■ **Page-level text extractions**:
___
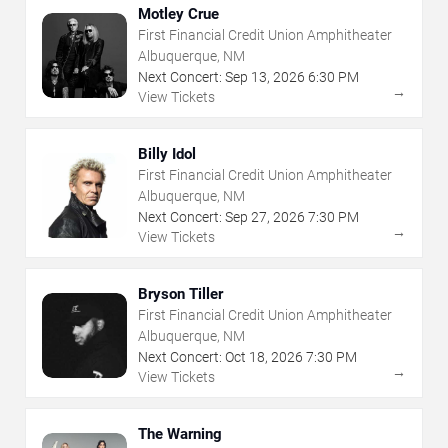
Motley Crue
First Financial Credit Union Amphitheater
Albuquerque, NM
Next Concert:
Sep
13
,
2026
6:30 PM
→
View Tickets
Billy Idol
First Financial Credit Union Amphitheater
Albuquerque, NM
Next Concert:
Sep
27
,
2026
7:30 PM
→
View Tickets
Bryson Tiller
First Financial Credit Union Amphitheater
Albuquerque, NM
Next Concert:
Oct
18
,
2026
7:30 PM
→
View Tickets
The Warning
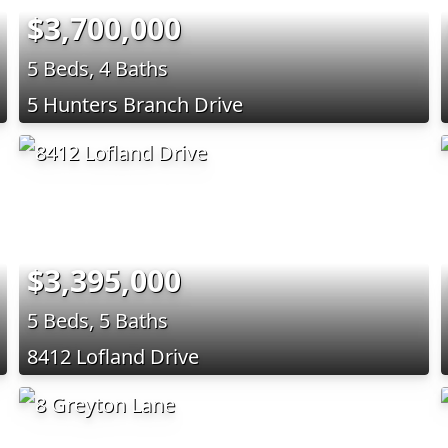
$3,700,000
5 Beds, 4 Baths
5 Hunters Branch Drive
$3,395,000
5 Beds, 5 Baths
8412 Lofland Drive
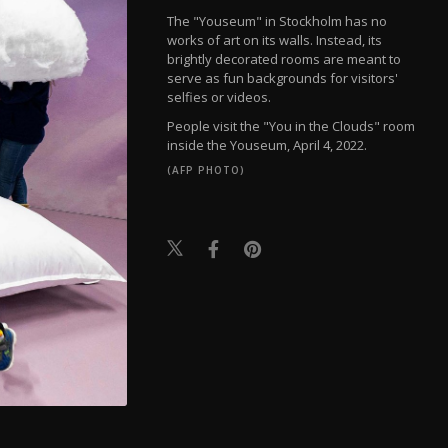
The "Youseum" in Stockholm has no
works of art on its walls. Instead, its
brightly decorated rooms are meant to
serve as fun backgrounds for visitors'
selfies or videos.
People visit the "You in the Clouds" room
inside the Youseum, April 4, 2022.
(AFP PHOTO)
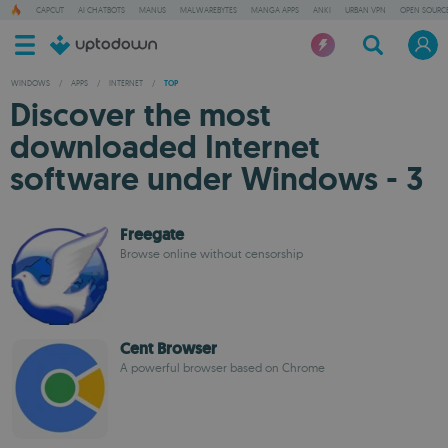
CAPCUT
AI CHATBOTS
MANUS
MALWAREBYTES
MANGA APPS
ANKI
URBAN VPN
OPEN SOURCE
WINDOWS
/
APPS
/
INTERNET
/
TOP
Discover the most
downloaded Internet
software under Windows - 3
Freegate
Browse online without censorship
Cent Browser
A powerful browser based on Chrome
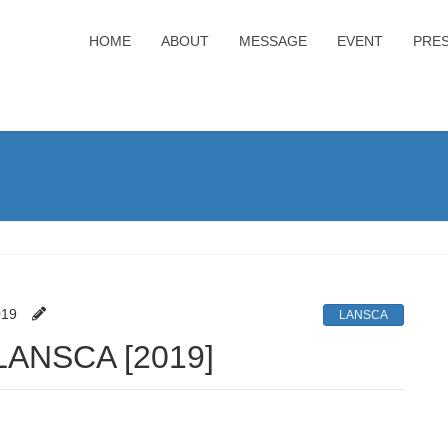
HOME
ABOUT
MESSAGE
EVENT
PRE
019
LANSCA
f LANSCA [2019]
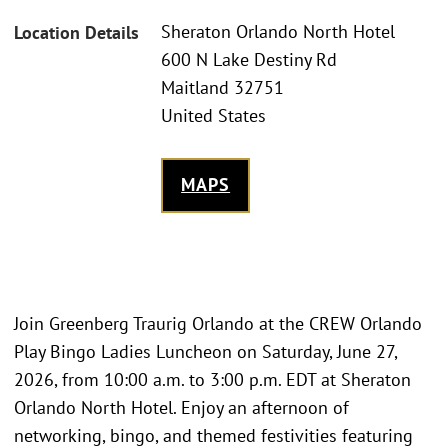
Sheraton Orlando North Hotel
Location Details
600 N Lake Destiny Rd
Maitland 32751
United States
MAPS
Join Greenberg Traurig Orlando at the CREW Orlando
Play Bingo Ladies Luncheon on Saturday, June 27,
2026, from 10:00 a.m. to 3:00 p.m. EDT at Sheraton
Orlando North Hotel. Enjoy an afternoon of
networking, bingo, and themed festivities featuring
___
The expected output is every entry above, character for character, with no pictures.

Motley Crue
First Financial Credit Union Amphitheater
Albuquerque, NM
Next Concert:
Sep
13
,
2026
6:30 PM
→
View Tickets
Billy Idol
First Financial Credit Union Amphitheater
Albuquerque, NM
Next Concert:
Sep
27
,
2026
7:30 PM
→
View Tickets
Bryson Tiller
First Financial Credit Union Amphitheater
Albuquerque, NM
Next Concert:
Oct
18
,
2026
7:30 PM
→
View Tickets
The Warning
$3,700,000
5 Beds, 4 Baths
5 Hunters Branch Drive
$3,395,000
5 Beds, 5 Baths
8412 Lofland Drive
The "Youseum" in Stockholm has no
works of art on its walls. Instead, its
brightly decorated rooms are meant to
serve as fun backgrounds for visitors'
selfies or videos.
People visit the "You in the Clouds" room
inside the Youseum, April 4, 2022.
(AFP PHOTO)
CAPCUT
AI CHATBOTS
MANUS
MALWAREBYTES
MANGA APPS
ANKI
URBAN VPN
OPEN SOURCE
WINDOWS
/
APPS
/
INTERNET
/
TOP
Discover the most
downloaded Internet
software under Windows - 3
Freegate
Browse online without censorship
Cent Browser
A powerful browser based on Chrome
HOME
ABOUT
MESSAGE
EVENT
PRE
019
LANSCA
f LANSCA [2019]
Sheraton Orlando North Hotel
Location Details
600 N Lake Destiny Rd
Maitland 32751
United States
MAPS
Join Greenberg Traurig Orlando at the CREW Orlando
Play Bingo Ladies Luncheon on Saturday, June 27,
2026, from 10:00 a.m. to 3:00 p.m. EDT at Sheraton
Orlando North Hotel. Enjoy an afternoon of
networking, bingo, and themed festivities featuring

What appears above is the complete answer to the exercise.